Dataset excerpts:
##############################
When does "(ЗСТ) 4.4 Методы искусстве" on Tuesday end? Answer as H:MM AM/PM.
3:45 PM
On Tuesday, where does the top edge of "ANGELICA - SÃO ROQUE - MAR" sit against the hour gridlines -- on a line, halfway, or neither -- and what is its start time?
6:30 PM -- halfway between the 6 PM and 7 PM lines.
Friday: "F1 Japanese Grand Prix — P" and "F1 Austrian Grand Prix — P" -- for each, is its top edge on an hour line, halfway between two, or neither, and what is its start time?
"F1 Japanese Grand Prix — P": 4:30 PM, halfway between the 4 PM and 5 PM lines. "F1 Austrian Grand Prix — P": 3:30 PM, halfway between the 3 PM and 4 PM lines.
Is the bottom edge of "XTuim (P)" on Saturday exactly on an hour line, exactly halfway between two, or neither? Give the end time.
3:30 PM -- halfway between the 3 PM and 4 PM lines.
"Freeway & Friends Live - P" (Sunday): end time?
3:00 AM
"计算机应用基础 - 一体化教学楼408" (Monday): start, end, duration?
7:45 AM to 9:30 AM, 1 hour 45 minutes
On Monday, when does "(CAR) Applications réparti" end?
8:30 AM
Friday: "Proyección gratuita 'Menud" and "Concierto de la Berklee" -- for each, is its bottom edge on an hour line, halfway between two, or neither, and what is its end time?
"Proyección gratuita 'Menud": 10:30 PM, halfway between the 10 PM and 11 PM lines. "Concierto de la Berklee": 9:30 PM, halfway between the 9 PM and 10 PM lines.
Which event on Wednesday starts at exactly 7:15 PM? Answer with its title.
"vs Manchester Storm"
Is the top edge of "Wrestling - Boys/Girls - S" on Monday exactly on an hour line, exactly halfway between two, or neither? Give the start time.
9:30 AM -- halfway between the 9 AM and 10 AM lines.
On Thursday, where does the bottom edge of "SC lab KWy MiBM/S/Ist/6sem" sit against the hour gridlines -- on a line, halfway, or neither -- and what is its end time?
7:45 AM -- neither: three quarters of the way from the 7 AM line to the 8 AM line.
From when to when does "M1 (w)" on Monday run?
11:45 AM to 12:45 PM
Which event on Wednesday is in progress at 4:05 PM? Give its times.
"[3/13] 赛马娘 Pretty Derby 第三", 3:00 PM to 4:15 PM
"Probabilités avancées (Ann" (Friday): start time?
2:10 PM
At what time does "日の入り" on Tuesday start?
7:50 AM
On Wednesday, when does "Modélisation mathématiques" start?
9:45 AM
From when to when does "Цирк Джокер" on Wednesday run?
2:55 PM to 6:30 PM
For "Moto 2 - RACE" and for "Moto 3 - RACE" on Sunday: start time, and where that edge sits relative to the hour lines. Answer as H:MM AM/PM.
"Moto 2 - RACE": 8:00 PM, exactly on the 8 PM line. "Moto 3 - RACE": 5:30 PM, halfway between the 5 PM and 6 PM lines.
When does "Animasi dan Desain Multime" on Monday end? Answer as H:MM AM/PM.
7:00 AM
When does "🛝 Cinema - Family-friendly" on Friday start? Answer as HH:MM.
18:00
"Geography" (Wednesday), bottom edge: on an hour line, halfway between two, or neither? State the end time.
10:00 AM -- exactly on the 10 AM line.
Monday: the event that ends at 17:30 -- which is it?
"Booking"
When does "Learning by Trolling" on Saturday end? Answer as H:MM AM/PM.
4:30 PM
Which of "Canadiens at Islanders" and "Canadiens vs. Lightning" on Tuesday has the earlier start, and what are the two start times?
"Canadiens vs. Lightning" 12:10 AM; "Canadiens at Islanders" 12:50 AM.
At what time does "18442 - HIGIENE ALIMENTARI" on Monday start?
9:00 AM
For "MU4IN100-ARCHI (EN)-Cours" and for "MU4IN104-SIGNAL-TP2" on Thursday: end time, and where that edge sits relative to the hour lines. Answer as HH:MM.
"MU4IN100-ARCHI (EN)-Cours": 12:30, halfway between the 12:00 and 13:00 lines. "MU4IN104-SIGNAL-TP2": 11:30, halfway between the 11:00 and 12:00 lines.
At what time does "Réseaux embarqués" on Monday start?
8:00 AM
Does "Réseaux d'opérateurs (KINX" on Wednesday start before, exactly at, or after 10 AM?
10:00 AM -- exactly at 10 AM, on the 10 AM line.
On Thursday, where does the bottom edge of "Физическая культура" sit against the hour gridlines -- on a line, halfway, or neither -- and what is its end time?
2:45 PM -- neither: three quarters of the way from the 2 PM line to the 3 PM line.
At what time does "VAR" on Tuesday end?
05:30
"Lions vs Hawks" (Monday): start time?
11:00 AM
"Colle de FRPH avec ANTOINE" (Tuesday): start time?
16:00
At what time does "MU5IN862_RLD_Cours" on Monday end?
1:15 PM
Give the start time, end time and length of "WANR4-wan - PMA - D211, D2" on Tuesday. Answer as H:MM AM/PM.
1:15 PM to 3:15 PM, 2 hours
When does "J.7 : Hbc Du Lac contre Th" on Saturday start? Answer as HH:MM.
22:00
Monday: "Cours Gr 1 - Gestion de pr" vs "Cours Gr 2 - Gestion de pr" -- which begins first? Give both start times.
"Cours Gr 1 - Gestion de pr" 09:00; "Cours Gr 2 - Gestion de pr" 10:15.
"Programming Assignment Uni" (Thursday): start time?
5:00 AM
##############################
Give the whole listing above as a Markdown table with two columns, Row and Line. Number each non-blank line in order, and leave blank lines out.

| Row | Line |
|---|---|
| 1 | When does "(ЗСТ) 4.4 Методы искусстве" on Tuesday end? Answer as H:MM AM/PM. |
| 2 | 3:45 PM |
| 3 | On Tuesday, where does the top edge of "ANGELICA - SÃO ROQUE - MAR" sit against the hour gridlines -- on a line, halfway, or neither -- and what is its start time? |
| 4 | 6:30 PM -- halfway between the 6 PM and 7 PM lines. |
| 5 | Friday: "F1 Japanese Grand Prix — P" and "F1 Austrian Grand Prix — P" -- for each, is its top edge on an hour line, halfway between two, or neither, and what is its start time? |
| 6 | "F1 Japanese Grand Prix — P": 4:30 PM, halfway between the 4 PM and 5 PM lines. "F1 Austrian Grand Prix — P": 3:30 PM, halfway between the 3 PM and 4 PM lines. |
| 7 | Is the bottom edge of "XTuim (P)" on Saturday exactly on an hour line, exactly halfway between two, or neither? Give the end time. |
| 8 | 3:30 PM -- halfway between the 3 PM and 4 PM lines. |
| 9 | "Freeway & Friends Live - P" (Sunday): end time? |
| 10 | 3:00 AM |
| 11 | "计算机应用基础 - 一体化教学楼408" (Monday): start, end, duration? |
| 12 | 7:45 AM to 9:30 AM, 1 hour 45 minutes |
| 13 | On Monday, when does "(CAR) Applications réparti" end? |
| 14 | 8:30 AM |
| 15 | Friday: "Proyección gratuita 'Menud" and "Concierto de la Berklee" -- for each, is its bottom edge on an hour line, halfway between two, or neither, and what is its end time? |
| 16 | "Proyección gratuita 'Menud": 10:30 PM, halfway between the 10 PM and 11 PM lines. "Concierto de la Berklee": 9:30 PM, halfway between the 9 PM and 10 PM lines. |
| 17 | Which event on Wednesday starts at exactly 7:15 PM? Answer with its title. |
| 18 | "vs Manchester Storm" |
| 19 | Is the top edge of "Wrestling - Boys/Girls - S" on Monday exactly on an hour line, exactly halfway between two, or neither? Give the start time. |
| 20 | 9:30 AM -- halfway between the 9 AM and 10 AM lines. |
| 21 | On Thursday, where does the bottom edge of "SC lab KWy MiBM/S/Ist/6sem" sit against the hour gridlines -- on a line, halfway, or neither -- and what is its end time? |
| 22 | 7:45 AM -- neither: three quarters of the way from the 7 AM line to the 8 AM line. |
| 23 | From when to when does "M1 (w)" on Monday run? |
| 24 | 11:45 AM to 12:45 PM |
| 25 | Which event on Wednesday is in progress at 4:05 PM? Give its times. |
| 26 | "[3/13] 赛马娘 Pretty Derby 第三", 3:00 PM to 4:15 PM |
| 27 | "Probabilités avancées (Ann" (Friday): start time? |
| 28 | 2:10 PM |
| 29 | At what time does "日の入り" on Tuesday start? |
| 30 | 7:50 AM |
| 31 | On Wednesday, when does "Modélisation mathématiques" start? |
| 32 | 9:45 AM |
| 33 | From when to when does "Цирк Джокер" on Wednesday run? |
| 34 | 2:55 PM to 6:30 PM |
| 35 | For "Moto 2 - RACE" and for "Moto 3 - RACE" on Sunday: start time, and where that edge sits relative to the hour lines. Answer as H:MM AM/PM. |
| 36 | "Moto 2 - RACE": 8:00 PM, exactly on the 8 PM line. "Moto 3 - RACE": 5:30 PM, halfway between the 5 PM and 6 PM lines. |
| 37 | When does "Animasi dan Desain Multime" on Monday end? Answer as H:MM AM/PM. |
| 38 | 7:00 AM |
| 39 | When does "🛝 Cinema - Family-friendly" on Friday start? Answer as HH:MM. |
| 40 | 18:00 |
| 41 | "Geography" (Wednesday), bottom edge: on an hour line, halfway between two, or neither? State the end time. |
| 42 | 10:00 AM -- exactly on the 10 AM line. |
| 43 | Monday: the event that ends at 17:30 -- which is it? |
| 44 | "Booking" |
| 45 | When does "Learning by Trolling" on Saturday end? Answer as H:MM AM/PM. |
| 46 | 4:30 PM |
| 47 | Which of "Canadiens at Islanders" and "Canadiens vs. Lightning" on Tuesday has the earlier start, and what are the two start times? |
| 48 | "Canadiens vs. Lightning" 12:10 AM; "Canadiens at Islanders" 12:50 AM. |
| 49 | At what time does "18442 - HIGIENE ALIMENTARI" on Monday start? |
| 50 | 9:00 AM |
| 51 | For "MU4IN100-ARCHI (EN)-Cours" and for "MU4IN104-SIGNAL-TP2" on Thursday: end time, and where that edge sits relative to the hour lines. Answer as HH:MM. |
| 52 | "MU4IN100-ARCHI (EN)-Cours": 12:30, halfway between the 12:00 and 13:00 lines. "MU4IN104-SIGNAL-TP2": 11:30, halfway between the 11:00 and 12:00 lines. |
| 53 | At what time does "Réseaux embarqués" on Monday start? |
| 54 | 8:00 AM |
| 55 | Does "Réseaux d'opérateurs (KINX" on Wednesday start before, exactly at, or after 10 AM? |
| 56 | 10:00 AM -- exactly at 10 AM, on the 10 AM line. |
| 57 | On Thursday, where does the bottom edge of "Физическая культура" sit against the hour gridlines -- on a line, halfway, or neither -- and what is its end time? |
| 58 | 2:45 PM -- neither: three quarters of the way from the 2 PM line to the 3 PM line. |
| 59 | At what time does "VAR" on Tuesday end? |
| 60 | 05:30 |
| 61 | "Lions vs Hawks" (Monday): start time? |
| 62 | 11:00 AM |
| 63 | "Colle de FRPH avec ANTOINE" (Tuesday): start time? |
| 64 | 16:00 |
| 65 | At what time does "MU5IN862_RLD_Cours" on Monday end? |
| 66 | 1:15 PM |
| 67 | Give the start time, end time and length of "WANR4-wan - PMA - D211, D2" on Tuesday. Answer as H:MM AM/PM. |
| 68 | 1:15 PM to 3:15 PM, 2 hours |
| 69 | When does "J.7 : Hbc Du Lac contre Th" on Saturday start? Answer as HH:MM. |
| 70 | 22:00 |
| 71 | Monday: "Cours Gr 1 - Gestion de pr" vs "Cours Gr 2 - Gestion de pr" -- which begins first? Give both start times. |
| 72 | "Cours Gr 1 - Gestion de pr" 09:00; "Cours Gr 2 - Gestion de pr" 10:15. |
| 73 | "Programming Assignment Uni" (Thursday): start time? |
| 74 | 5:00 AM |